▶ Aim of the exercise
The data below holds a line containing "- [世紀末侵台颱風個數少但強！ 一來就是狂風豪雨！" and a line containing "- [下週恐有颱風生成 水氣通過2地易有大雨"; please quote exactly those two lines and every line between them, and nothing else.

▶ Provided data
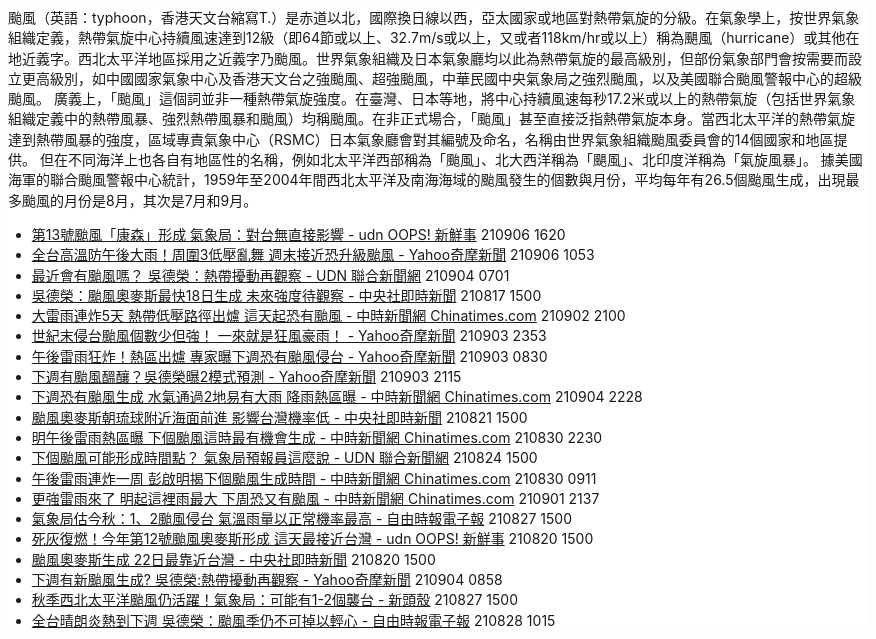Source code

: 颱風（英語：typhoon，香港天文台縮寫T.）是赤道以北，國際換日線以西，亞太國家或地區對熱帶氣旋的分級。在氣象學上，按世界氣象組織定義，熱帶氣旋中心持續風速達到12級（即64節或以上、32.7m/s或以上，又或者118km/hr或以上）稱為颶風（hurricane）或其他在地近義字。西北太平洋地區採用之近義字乃颱風。世界氣象組織及日本氣象廳均以此為熱帶氣旋的最高級別，但部份氣象部門會按需要而設立更高級別，如中國國家氣象中心及香港天文台之強颱風、超強颱風，中華民國中央氣象局之強烈颱風，以及美國聯合颱風警報中心的超級颱風。
廣義上，「颱風」這個詞並非一種熱帶氣旋強度。在臺灣、日本等地，將中心持續風速每秒17.2米或以上的熱帶氣旋（包括世界氣象組織定義中的熱帶風暴、強烈熱帶風暴和颱風）均稱颱風。在非正式場合，「颱風」甚至直接泛指熱帶氣旋本身。當西北太平洋的熱帶氣旋達到熱帶風暴的強度，區域專責氣象中心（RSMC）日本氣象廳會對其編號及命名，名稱由世界氣象組織颱風委員會的14個國家和地區提供。
但在不同海洋上也各自有地區性的名稱，例如北太平洋西部稱為「颱風」、北大西洋稱為「颶風」、北印度洋稱為「氣旋風暴」。
據美國海軍的聯合颱風警報中心統計，1959年至2004年間西北太平洋及南海海域的颱風發生的個數與月份，平均每年有26.5個颱風生成，出現最多颱風的月份是8月，其次是7月和9月。


- [第13號颱風「康森」形成 氣象局：對台無直接影響 - udn OOPS! 新鮮事](https://udn.com/news/story/7266/5725925 "第13號颱風「康森」形成 氣象局：對台無直接影響 - udn OOPS! 新鮮事") 210906 1620
- [全台高溫防午後大雨！周圍3低壓亂舞 週末接近恐升級颱風 - Yahoo奇摩新聞](https://tw.news.yahoo.com/%E5%85%A8%E5%8F%B0%E9%AB%98%E6%BA%AB%E9%98%B2%E5%8D%88%E5%BE%8C%E5%A4%A7%E9%9B%A8-%E5%91%A8%E5%9C%8D3%E4%BD%8E%E5%A3%93%E4%BA%82%E8%88%9E-%E9%80%B1%E6%9C%AB%E6%8E%A5%E8%BF%91%E6%81%90%E5%8D%87%E7%B4%9A%E9%A2%B1%E9%A2%A8-025301918.html "全台高溫防午後大雨！周圍3低壓亂舞 週末接近恐升級颱風 - Yahoo奇摩新聞") 210906 1053
- [最近會有颱風嗎？ 吳德榮：熱帶擾動再觀察 - UDN 聯合新聞網](https://udn.com/news/story/7266/5721419 "最近會有颱風嗎？ 吳德榮：熱帶擾動再觀察 - UDN 聯合新聞網") 210904 0701
- [吳德榮：颱風奧麥斯最快18日生成 未來強度待觀察 - 中央社即時新聞](https://www.cna.com.tw/news/firstnews/202108170023.aspx "吳德榮：颱風奧麥斯最快18日生成 未來強度待觀察 - 中央社即時新聞") 210817 1500
- [大雷雨連炸5天 熱帶低壓路徑出爐 這天起恐有颱風 - 中時新聞網 Chinatimes.com](https://www.chinatimes.com/realtimenews/20210902005939-260405 "大雷雨連炸5天 熱帶低壓路徑出爐 這天起恐有颱風 - 中時新聞網 Chinatimes.com") 210902 2100
- [世紀末侵台颱風個數少但強！ 一來就是狂風豪雨！ - Yahoo奇摩新聞](https://tw.news.yahoo.com/%E4%B8%96%E7%B4%80%E6%9C%AB%E4%BE%B5%E5%8F%B0%E9%A2%B1%E9%A2%A8%E5%80%8B%E6%95%B8%E5%B0%91%E4%BD%86%E5%BC%B7-%E4%BE%86%E5%B0%B1%E6%98%AF%E7%8B%82%E9%A2%A8%E8%B1%AA%E9%9B%A8-143400973.html "世紀末侵台颱風個數少但強！ 一來就是狂風豪雨！ - Yahoo奇摩新聞") 210903 2353
- [午後雷雨狂炸！熱區出爐 專家曝下週恐有颱風侵台 - Yahoo奇摩新聞](https://tw.news.yahoo.com/%E5%8D%88%E5%BE%8C%E9%9B%B7%E9%9B%A8%E7%8B%82%E7%82%B8-%E7%86%B1%E5%8D%80%E5%87%BA%E7%88%90-%E5%B0%88%E5%AE%B6%E6%9B%9D%E4%B8%8B%E9%80%B1%E6%81%90%E6%9C%89%E9%A2%B1%E9%A2%A8%E4%BE%B5%E5%8F%B0-003053576.html "午後雷雨狂炸！熱區出爐 專家曝下週恐有颱風侵台 - Yahoo奇摩新聞") 210903 0830
- [下週有颱風醞釀？吳德榮曝2模式預測 - Yahoo奇摩新聞](https://tw.news.yahoo.com/%E4%B8%8B%E9%80%B1%E6%9C%89%E9%A2%B1%E9%A2%A8%E9%86%9E%E9%87%80-%E5%90%B3%E5%BE%B7%E6%A6%AE%E6%9B%9D2%E6%A8%A1%E5%BC%8F%E9%A0%90%E6%B8%AC-131521492.html "下週有颱風醞釀？吳德榮曝2模式預測 - Yahoo奇摩新聞") 210903 2115
- [下週恐有颱風生成 水氣通過2地易有大雨 降雨熱區曝 - 中時新聞網 Chinatimes.com](https://www.chinatimes.com/realtimenews/20210904003899-260405 "下週恐有颱風生成 水氣通過2地易有大雨 降雨熱區曝 - 中時新聞網 Chinatimes.com") 210904 2228
- [颱風奧麥斯朝琉球附近海面前進 影響台灣機率低 - 中央社即時新聞](https://www.cna.com.tw/news/firstnews/202108210014.aspx "颱風奧麥斯朝琉球附近海面前進 影響台灣機率低 - 中央社即時新聞") 210821 1500
- [明午後雷雨熱區曝 下個颱風這時最有機會生成 - 中時新聞網 Chinatimes.com](https://www.chinatimes.com/realtimenews/20210830005287-260405 "明午後雷雨熱區曝 下個颱風這時最有機會生成 - 中時新聞網 Chinatimes.com") 210830 2230
- [下個颱風可能形成時間點？ 氣象局預報員這麼說 - UDN 聯合新聞網](https://udn.com/news/story/7266/5695471 "下個颱風可能形成時間點？ 氣象局預報員這麼說 - UDN 聯合新聞網") 210824 1500
- [午後雷雨連炸一周 彭啟明揭下個颱風生成時間 - 中時新聞網 Chinatimes.com](https://www.chinatimes.com/realtimenews/20210830001011-260405 "午後雷雨連炸一周 彭啟明揭下個颱風生成時間 - 中時新聞網 Chinatimes.com") 210830 0911
- [更強雷雨來了 明起這裡雨最大 下周恐又有颱風 - 中時新聞網 Chinatimes.com](https://www.chinatimes.com/realtimenews/20210901005998-260405 "更強雷雨來了 明起這裡雨最大 下周恐又有颱風 - 中時新聞網 Chinatimes.com") 210901 2137
- [氣象局估今秋：1、2颱風侵台 氣溫雨量以正常機率最高 - 自由時報電子報](https://news.ltn.com.tw/news/life/breakingnews/3652084 "氣象局估今秋：1、2颱風侵台 氣溫雨量以正常機率最高 - 自由時報電子報") 210827 1500
- [死灰復燃！今年第12號颱風奧麥斯形成 這天最接近台灣 - udn OOPS! 新鮮事](https://udn.com/news/story/7266/5688616 "死灰復燃！今年第12號颱風奧麥斯形成 這天最接近台灣 - udn OOPS! 新鮮事") 210820 1500
- [颱風奧麥斯生成 22日最靠近台灣 - 中央社即時新聞](https://www.cna.com.tw/news/firstnews/202108205009.aspx "颱風奧麥斯生成 22日最靠近台灣 - 中央社即時新聞") 210820 1500
- [下週有新颱風生成? 吳德榮:熱帶擾動再觀察 - Yahoo奇摩新聞](https://tw.news.yahoo.com/%E4%B8%8B%E9%80%B1%E6%9C%89%E6%96%B0%E9%A2%B1%E9%A2%A8%E7%94%9F%E6%88%90-%E5%90%B3%E5%BE%B7%E6%A6%AE-%E7%86%B1%E5%B8%B6%E6%93%BE%E5%8B%95%E5%86%8D%E8%A7%80%E5%AF%9F-005825533.html "下週有新颱風生成? 吳德榮:熱帶擾動再觀察 - Yahoo奇摩新聞") 210904 0858
- [秋季西北太平洋颱風仍活躍！氣象局：可能有1-2個襲台 - 新頭殼](https://newtalk.tw/news/view/2021-08-27/627153 "秋季西北太平洋颱風仍活躍！氣象局：可能有1-2個襲台 - 新頭殼") 210827 1500
- [全台晴朗炎熱到下週 吳德榮：颱風季仍不可掉以輕心 - 自由時報電子報](https://news.ltn.com.tw/news/life/breakingnews/3653105 "全台晴朗炎熱到下週 吳德榮：颱風季仍不可掉以輕心 - 自由時報電子報") 210828 1015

▶ Your solution
- [世紀末侵台颱風個數少但強！ 一來就是狂風豪雨！ - Yahoo奇摩新聞](https://tw.news.yahoo.com/%E4%B8%96%E7%B4%80%E6%9C%AB%E4%BE%B5%E5%8F%B0%E9%A2%B1%E9%A2%A8%E5%80%8B%E6%95%B8%E5%B0%91%E4%BD%86%E5%BC%B7-%E4%BE%86%E5%B0%B1%E6%98%AF%E7%8B%82%E9%A2%A8%E8%B1%AA%E9%9B%A8-143400973.html "世紀末侵台颱風個數少但強！ 一來就是狂風豪雨！ - Yahoo奇摩新聞") 210903 2353
- [午後雷雨狂炸！熱區出爐 專家曝下週恐有颱風侵台 - Yahoo奇摩新聞](https://tw.news.yahoo.com/%E5%8D%88%E5%BE%8C%E9%9B%B7%E9%9B%A8%E7%8B%82%E7%82%B8-%E7%86%B1%E5%8D%80%E5%87%BA%E7%88%90-%E5%B0%88%E5%AE%B6%E6%9B%9D%E4%B8%8B%E9%80%B1%E6%81%90%E6%9C%89%E9%A2%B1%E9%A2%A8%E4%BE%B5%E5%8F%B0-003053576.html "午後雷雨狂炸！熱區出爐 專家曝下週恐有颱風侵台 - Yahoo奇摩新聞") 210903 0830
- [下週有颱風醞釀？吳德榮曝2模式預測 - Yahoo奇摩新聞](https://tw.news.yahoo.com/%E4%B8%8B%E9%80%B1%E6%9C%89%E9%A2%B1%E9%A2%A8%E9%86%9E%E9%87%80-%E5%90%B3%E5%BE%B7%E6%A6%AE%E6%9B%9D2%E6%A8%A1%E5%BC%8F%E9%A0%90%E6%B8%AC-131521492.html "下週有颱風醞釀？吳德榮曝2模式預測 - Yahoo奇摩新聞") 210903 2115
- [下週恐有颱風生成 水氣通過2地易有大雨 降雨熱區曝 - 中時新聞網 Chinatimes.com](https://www.chinatimes.com/realtimenews/20210904003899-260405 "下週恐有颱風生成 水氣通過2地易有大雨 降雨熱區曝 - 中時新聞網 Chinatimes.com") 210904 2228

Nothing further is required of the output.